In Warshak, the U.S. Government directed its order to Plaintiff Steven Warshak’s ISPs to obtain, among other things, his stored e-mail communications in support of its criminal investigation of wire and mail fraud. The Government did not seek e-mails in electronic storage less than 180 days old (which can only be obtained with a warrant). The court order approved delayed notice. After the Government provided the delayed notice, Warshak filed a complaint seeking a preliminary injunction and alleging that the disclosure of his emails without a warrant or notice violated the Fourth Amendment and the SCA. The U.S. District Court for the Southern District of Ohio held that individuals sending emails have an expectation of privacy, and preliminarily enjoined the seizure of emails from an ISP account when an account holder was not given notice and a hearing. The government appealed the district court’s decision.
On appeal, the Government argued that an SCA court order is akin to a subpoena and therefore probable cause is unnecessary. The Sixth Circuit acknowledged that, for a subpoena to issue, the Government must meet only the lower “reasonableness standard.” However, in reviewing the case law, the court concluded that individuals may challenge a third party subpoena before disclosure is compelled if they have a “legitimate expectation of privacy” regarding the records at issue. The Warshak court therefore reasoned that, where an email user has an expectation of privacy regarding the email content, the government must meet the more rigorous “probable cause” standard. The court found an expectation of privacy in e-mail communications by analogizing the emails to the surveillance of telephone conversations at issue in Katz v. United States, 389 U.S. 347 (1967). In Katz, the Supreme Court of the United States held that the government interception of telephone conversations was a search for Fourth Amendment purposes, and that individuals have a legitimate expectation of privacy regarding the conversations.

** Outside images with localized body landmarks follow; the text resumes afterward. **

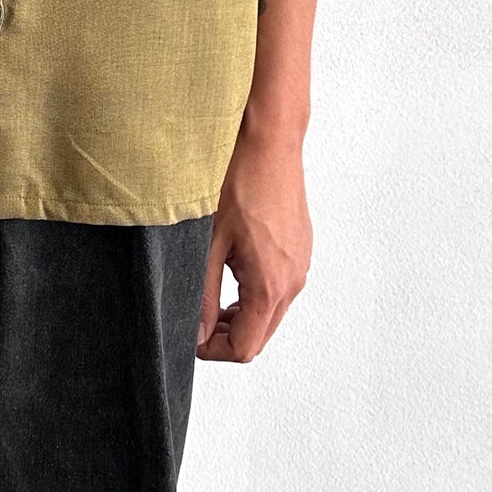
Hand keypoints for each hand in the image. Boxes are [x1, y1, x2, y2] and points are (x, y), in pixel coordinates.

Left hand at [197, 117, 311, 361]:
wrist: (268, 141)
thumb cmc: (237, 183)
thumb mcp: (207, 244)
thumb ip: (203, 295)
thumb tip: (198, 333)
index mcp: (270, 285)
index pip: (245, 347)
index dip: (213, 350)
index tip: (190, 335)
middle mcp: (293, 280)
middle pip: (261, 334)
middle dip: (227, 335)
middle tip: (196, 317)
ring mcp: (301, 263)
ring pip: (271, 311)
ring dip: (241, 313)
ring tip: (209, 291)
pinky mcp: (301, 248)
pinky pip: (280, 285)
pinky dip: (255, 291)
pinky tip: (231, 267)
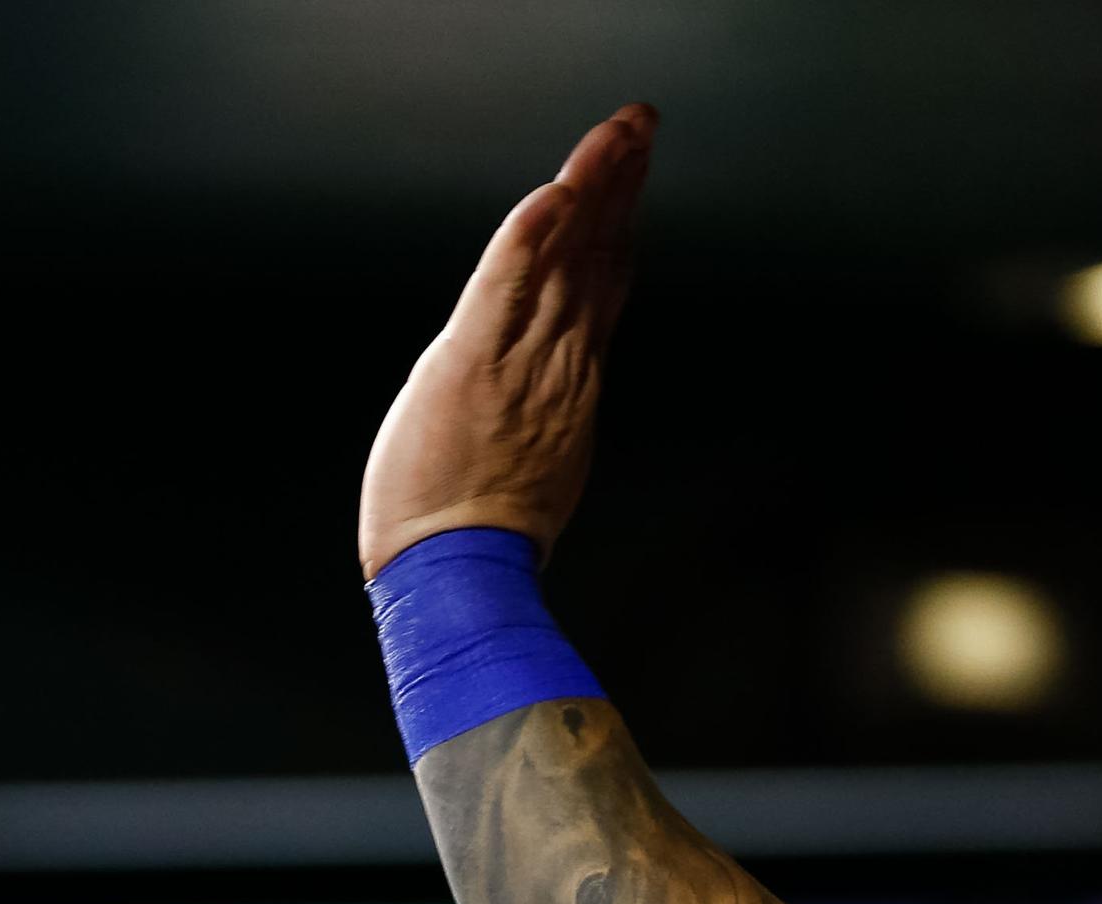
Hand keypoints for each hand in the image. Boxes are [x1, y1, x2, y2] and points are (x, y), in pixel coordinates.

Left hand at [357, 103, 652, 579]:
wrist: (460, 578)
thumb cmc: (477, 542)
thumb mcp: (530, 468)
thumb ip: (541, 418)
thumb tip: (540, 406)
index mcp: (568, 386)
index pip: (602, 288)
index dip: (619, 228)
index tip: (634, 181)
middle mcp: (558, 363)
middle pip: (596, 256)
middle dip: (619, 186)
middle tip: (640, 128)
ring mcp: (522, 361)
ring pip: (566, 257)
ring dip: (592, 186)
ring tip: (620, 133)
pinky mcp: (472, 363)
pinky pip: (507, 285)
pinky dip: (530, 235)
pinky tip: (553, 191)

The Sixth Circuit made only one modification to the district court’s injunction, adding that, “if the government can show, based on specific facts, that an e-mail account holder has waived his expectation of privacy via-a-vis the ISP, compelled disclosure of e-mails through notice to the ISP alone would be appropriate.” The Court explained such a waiver requires more than the ISP having some level of monitoring policies in place. For example, an ISP’s terms of use reserving a right of access to e-mail communications for specific, limited purposes or its use of technological monitoring of e-mails to identify child pornography, would not constitute a waiver by the subscriber. Rather, for a subscriber to waive his expectation of privacy in e-mail communications, the ISP would have to have clear terms of service apparent to the user allowing it to regularly audit, inspect, or monitor subscriber e-mails. The Court analogized the recent Ninth Circuit decision in United States v. Heckenkamp, Nos. 05-10322, 10323, 2007 U.S. App. LEXIS 7806 (9th Cir. Apr. 5, 2007), where a student who connected his computer to the university’s network was held to have a legitimate expectation of privacy regarding his computer files because the university’s monitoring policy was limited in scope. See our discussion of Heckenkamp here. The Court distinguished workplace privacy where an employer explicitly notifies employees of its right to monitor and access e-mail.
The Sixth Circuit’s decision does not effect other provisions of the SCA, including the government’s ability to obtain, without notice, e-mail communications with a warrant and subscriber account information with a warrant, court order or subpoena.